Artificial intelligence improves colonoscopy accuracy
James East, M.D., spends his days skillfully examining people's colons, searching for and snaring away suspicious polyps that might one day turn into cancer. A gastroenterologist at Mayo Clinic Healthcare in London, he says the ability to identify cancer risks and eliminate them on the spot during a colonoscopy is one of the most satisfying parts of his chosen profession.
Colonoscopy remains the gold standard in detecting and preventing colorectal cancer. But the procedure has limitations. Some studies suggest that more than half of post-colonoscopy colon cancer cases arise from lesions that were missed at patients' previous colonoscopies.
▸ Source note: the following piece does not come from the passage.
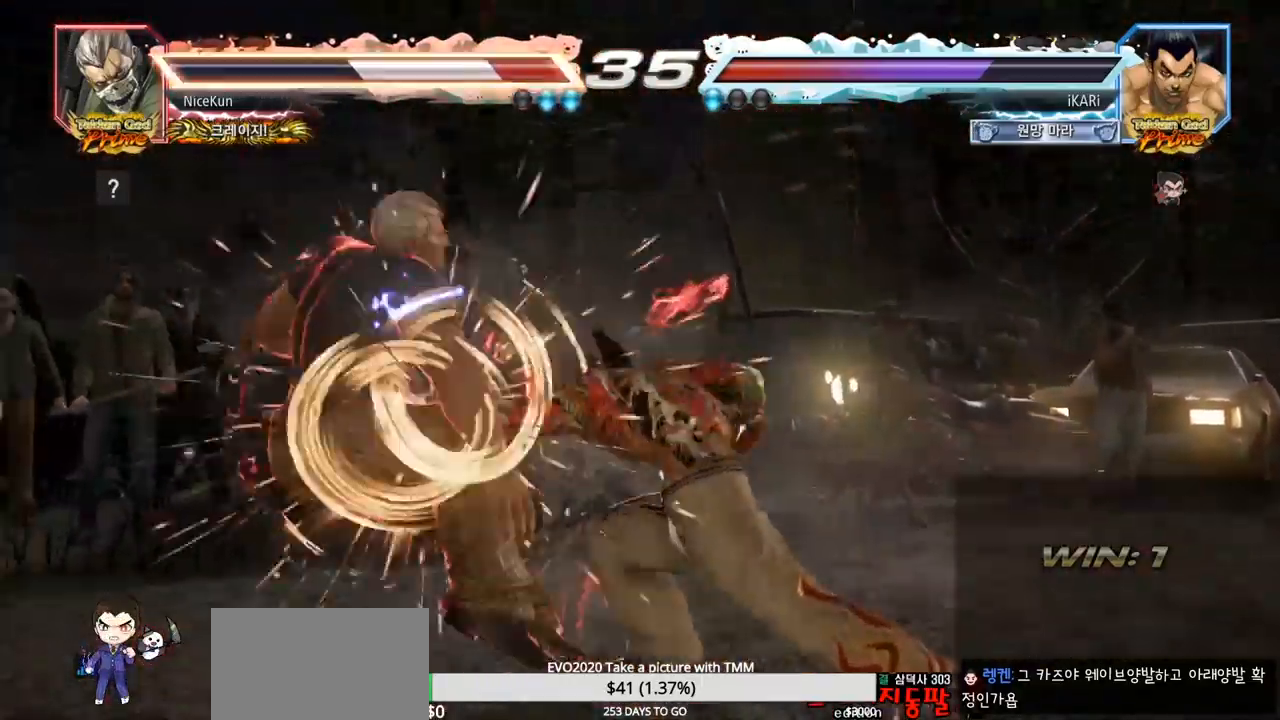
{"buttons": [], "left_stick": "center", "events": [[433, "left_stick", "left"], [483, "left_stick", "center"]]}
Now researchers at Mayo Clinic are investigating how artificial intelligence can be harnessed to increase polyp detection. In fact, gastroenterologists are engaging AI as a tool to improve care for a wide range of conditions, with the goal of finding elusive signs earlier when the diseases are more treatable.
In the case of colon cancer, the AI system works alongside the physician in real time, scanning the colonoscopy video feed and drawing small, red boxes around polyps that might otherwise get overlooked.
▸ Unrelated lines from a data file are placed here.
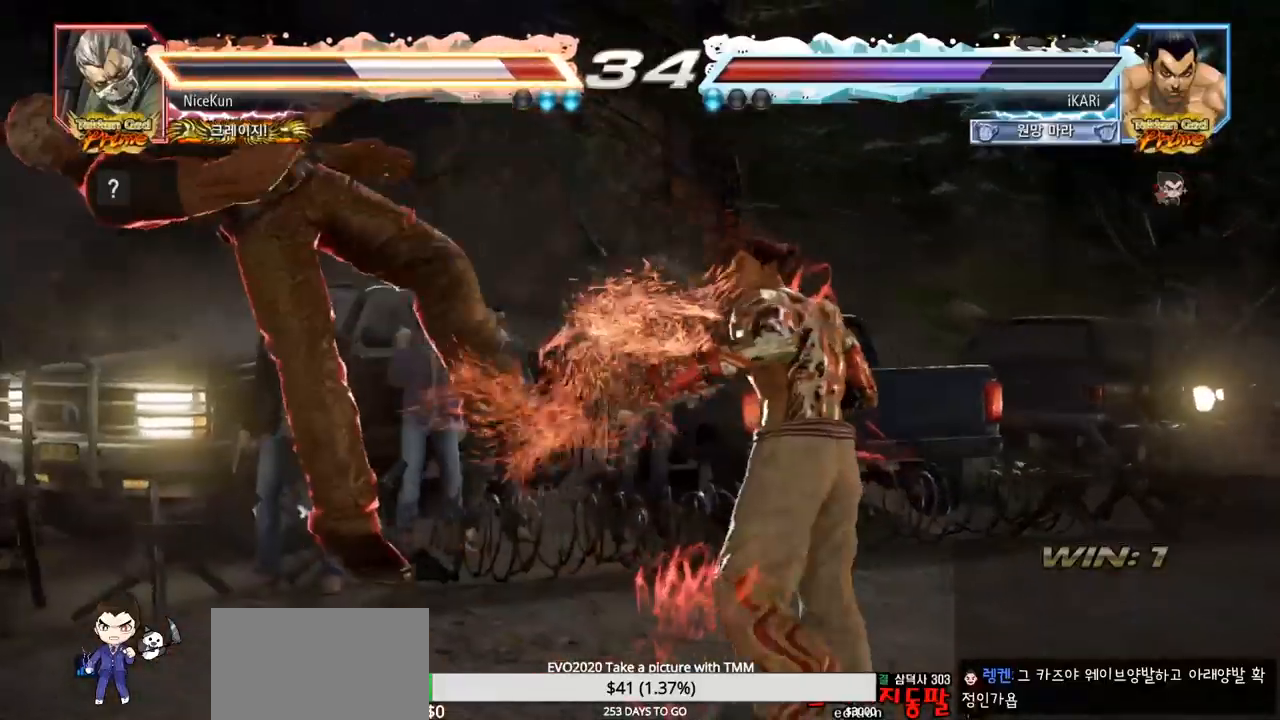
{"buttons": [], "left_stick": "center", "events": [[17, "left_stick", "center"], [117, "left_stick", "left"], [150, "TRIANGLE", "down"], [183, "TRIANGLE", "up"], [200, "left_stick", "center"], [233, "TRIANGLE", "down"], [267, "TRIANGLE", "up"], [333, "TRIANGLE", "down"], [383, "TRIANGLE", "up"]]}
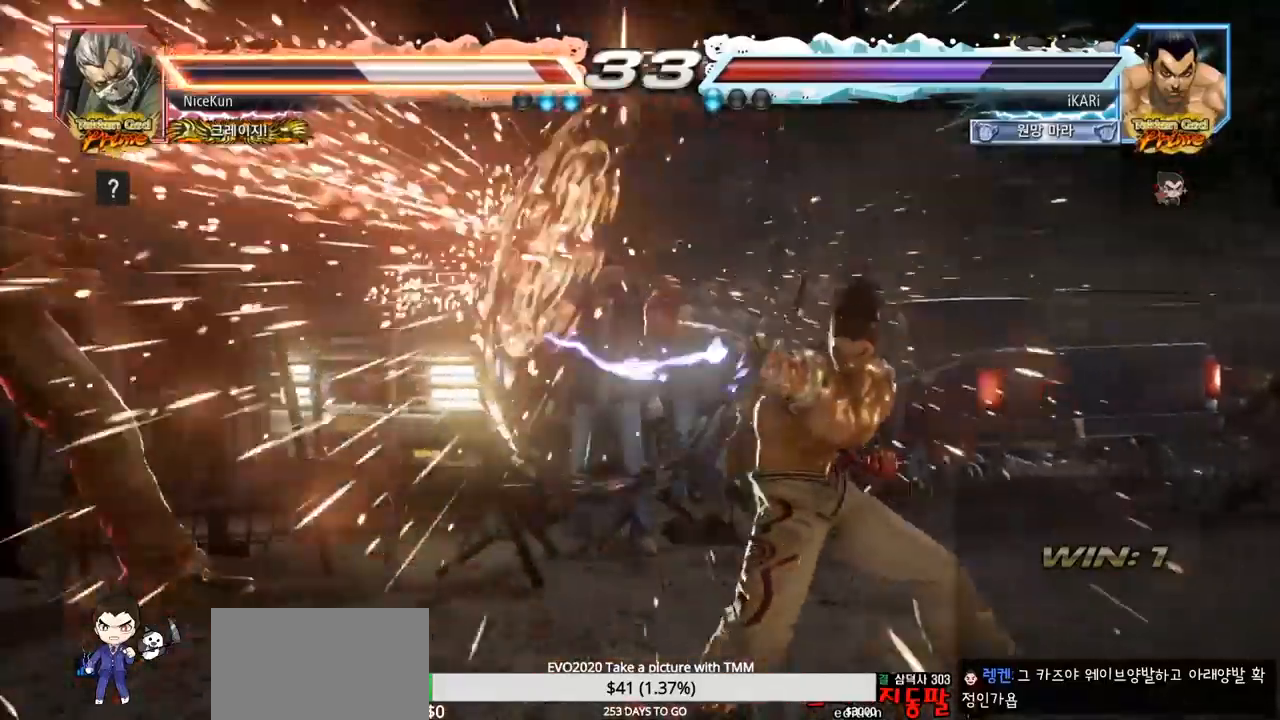
{"buttons": [], "left_stick": "center", "events": [[300, "left_stick", "left"], [350, "left_stick", "center"]]}
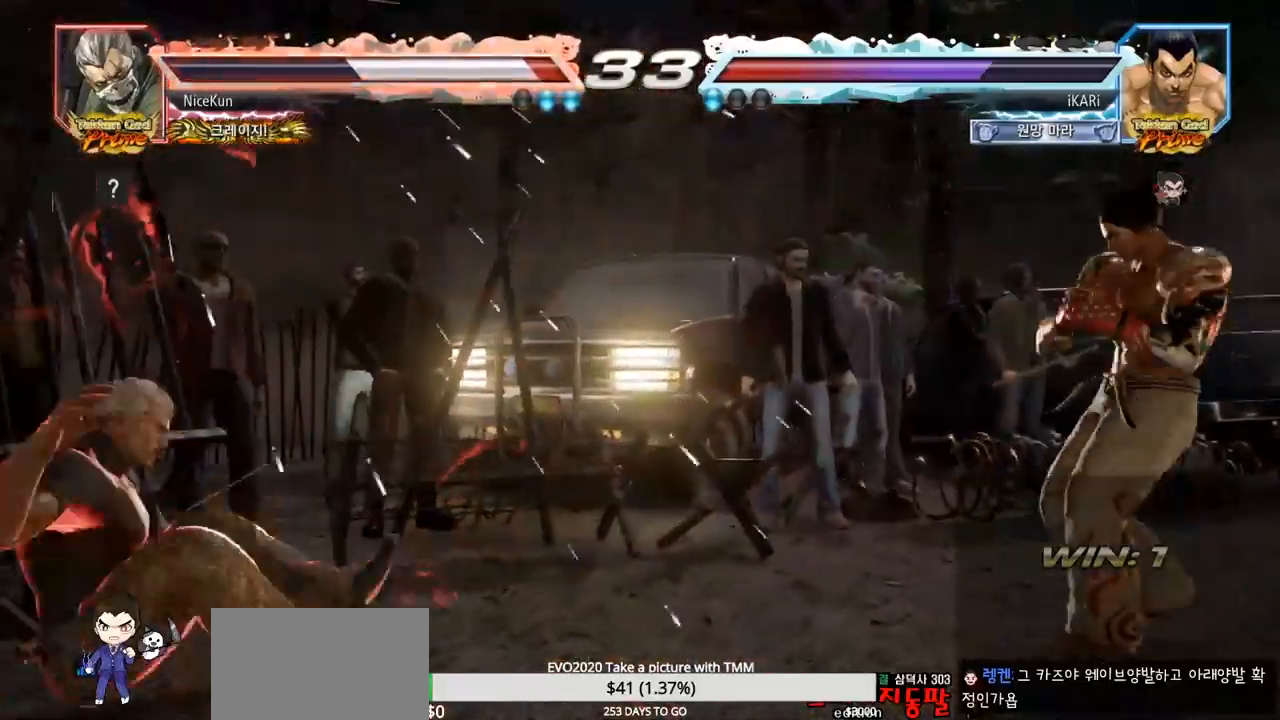
{"buttons": [], "left_stick": "right", "events": [[50, "left_stick", "left"], [100, "left_stick", "center"], [150, "left_stick", "left"], [300, "left_stick", "center"], [417, "left_stick", "right"]]}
"We're all familiar with facial recognition software," Dr. East says. "Instead of training the AI to recognize faces, we train it to recognize polyps."
Artificial intelligence can be added to a traditional colonoscopy to identify polyps that otherwise might be overlooked.
Colon cancer is the second deadliest cancer worldwide. The past few decades have seen a steady rise in colorectal cancer rates among younger people. While colonoscopy can be an effective screening tool, Dr. East says there is variability in how well endoscopists find precancerous polyps.
Ironically, polyps are hardest to spot in patients who are most in need of screening. Patients with inflammatory bowel diseases such as Crohn's disease or ulcerative colitis are at high risk of colorectal cancer. But the pre-cancerous lesions they develop tend to be flat or only slightly raised, unlike the bulbous mushroom-shaped polyps seen in people without IBD.
"Most people that develop these cancers are undergoing regular colonoscopies, and the lesions still get missed because the tumors are very subtle," says Nayantara Coelho-Prabhu, M.B.B.S., a gastroenterologist at Mayo Clinic in Rochester, Minnesota.
Dr. Coelho-Prabhu believes that AI could be trained to track down deceptively innocuous-looking polyps.
"Mayo Clinic is uniquely poised to take on this type of research," she adds. "We conduct surveillance colonoscopies in 800 to 900 IBD patients a year. As a result, we have accumulated a huge databank we can use to develop the AI systems needed to improve how we do colonoscopies for these patients."
That databank provides what Dr. Coelho-Prabhu and other experts call "ground truth," the real-world observations and measurements used to train and test AI algorithms. Her team is currently annotating data from a subset of 1,000 patients, watching one colonoscopy video after another and marking lesions in every frame, from every angle. After the images are annotated, the researchers will feed them to a computer to generate the type of AI "machine learning" algorithms that enable the machine to learn how to recognize IBD-specific polyps on its own.
Dr. Coelho-Prabhu, gastroenterologist Cadman Leggett, M.D., and colleagues are pioneering a new digital endoscopy platform that will film all in-house procedures, correlate them with medical records, and then integrate AI back into the procedures as applicable.
"Once we develop algorithms, we can run them in our procedure videos to test their performance," she says.